C’est en tout cas le message que veut faire passer son chef de file, Allan Brunon, qui lors d’une conférence de presse ce jeudi a affirmé que, sans accord avec lui, la gauche ne gagnera pas la Métropole.
Après avoir réussi à faire élire 13 conseillers municipaux à Grenoble avec à peine 15% des voix grâce à une alliance technique avec Laurence Ruffin, La France Insoumise tente un nouveau coup de force, à quelques jours de l’élection du président de la Métropole, en menaçant de faire perdre la gauche, unie autour de la candidature du maire de Seyssinet-Pariset, Guillaume Lissy, si elle ne passe pas d’accord avec son mouvement.
Allan Brunon renvoie Guillaume Lissy à ses études
Ils ne sont pourtant que 8 sur 110 au sein du conseil communautaires (7 élus Grenoble + 1 de Saint-Martin-d’Hères) mais le groupe insoumis compte bien peser sur le prochain exécutif.
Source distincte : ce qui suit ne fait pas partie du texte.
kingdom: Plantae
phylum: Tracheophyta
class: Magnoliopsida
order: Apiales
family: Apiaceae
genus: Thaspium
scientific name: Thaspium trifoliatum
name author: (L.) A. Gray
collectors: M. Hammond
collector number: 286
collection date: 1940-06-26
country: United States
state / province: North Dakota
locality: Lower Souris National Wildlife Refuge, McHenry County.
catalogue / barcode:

Il a l’arithmétique de son côté et Allan Brunon ne se prive pas de le rappeler, à sa façon : « peut-être qu’il faut une semaine de plus à Guillaume Lissy pour que ça monte au cerveau, mais à cet instant, je pense qu’il n’a pas bien compris les règles numériques. Moi, j’ai appris à compter en CP, je l’invite à reprendre sa calculatrice et à faire le compte… »
La gauche peut-elle gagner sans les Insoumis ?
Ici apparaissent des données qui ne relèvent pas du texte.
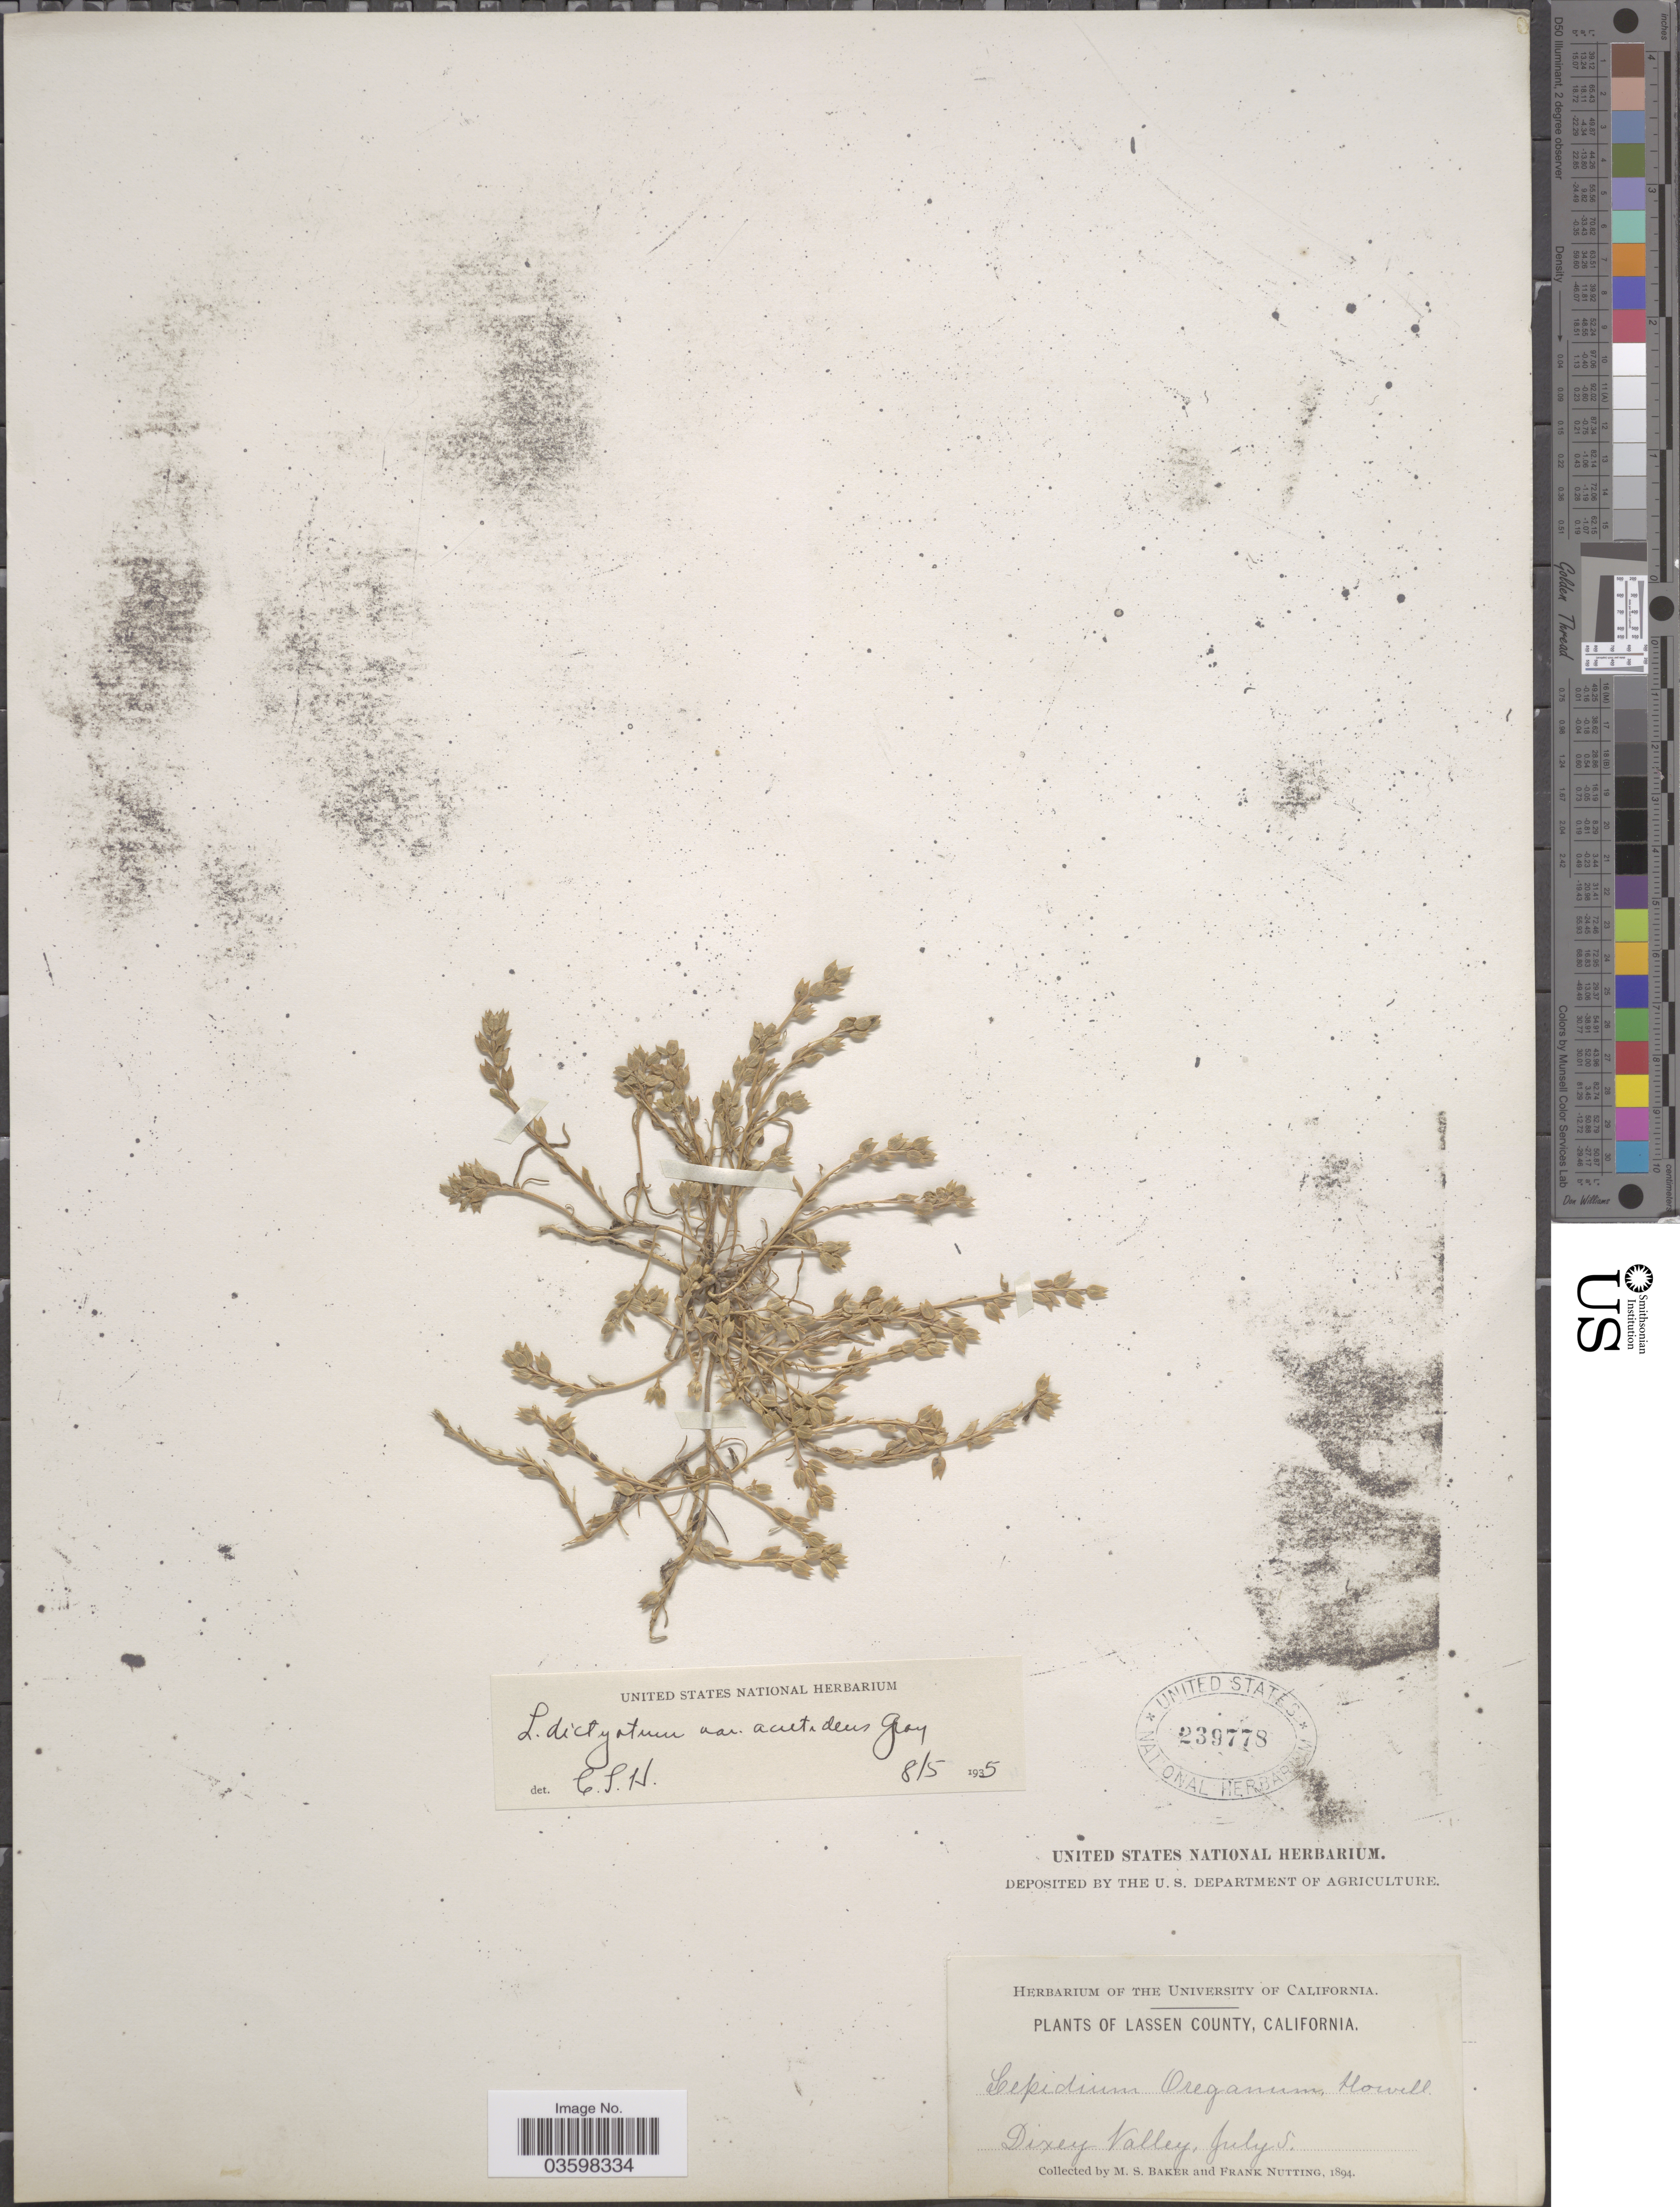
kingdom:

Le compte, on ne doute pas que Guillaume Lissy le connaisse. Soutenu par les communistes, les socialistes et les écologistes, il a besoin de trouver une dizaine de voix supplémentaires pour s’assurer d’une victoire. Avec les 8 de la France Insoumise, il aurait fait une grande partie du chemin. Mais contrairement à Laurence Ruffin qui avait accepté de discuter avec LFI pour ne pas perdre la ville de Grenoble, Guillaume Lissy ne semble pas prêt aux mêmes compromis pour gagner la Métropole. Et les termes employés à son encontre par Allan Brunon n’ouvrent pas forcément la porte à un rapprochement.
Raphaël Guerrero finalement favori pour la présidence ?
En début de semaine, Guillaume Lissy et ses soutiens de gauche dont Laurence Ruffin, espéraient encore trouver un accord avec le groupe pivot des petites communes qui faisait partie de la majorité de gauche précédente. Mais depuis, ce groupe a annoncé qu’il présenterait un candidat, en la personne de Raphaël Guerrero, le maire de Jarrie. Ce groupe ne dispose que de 29 sièges sur 110 (26%) et représente à peine 15% de la population de l’agglomération grenobloise mais il pourrait bien rafler la mise. Avec un soutien annoncé des élus du centre et de la droite, Raphaël Guerrero est mathématiquement en capacité de devancer la candidature de Guillaume Lissy dans le cas de figure où La France Insoumise resterait en course jusqu’au bout (pour la présidence de la Métropole, le troisième tour se joue à la majorité relative).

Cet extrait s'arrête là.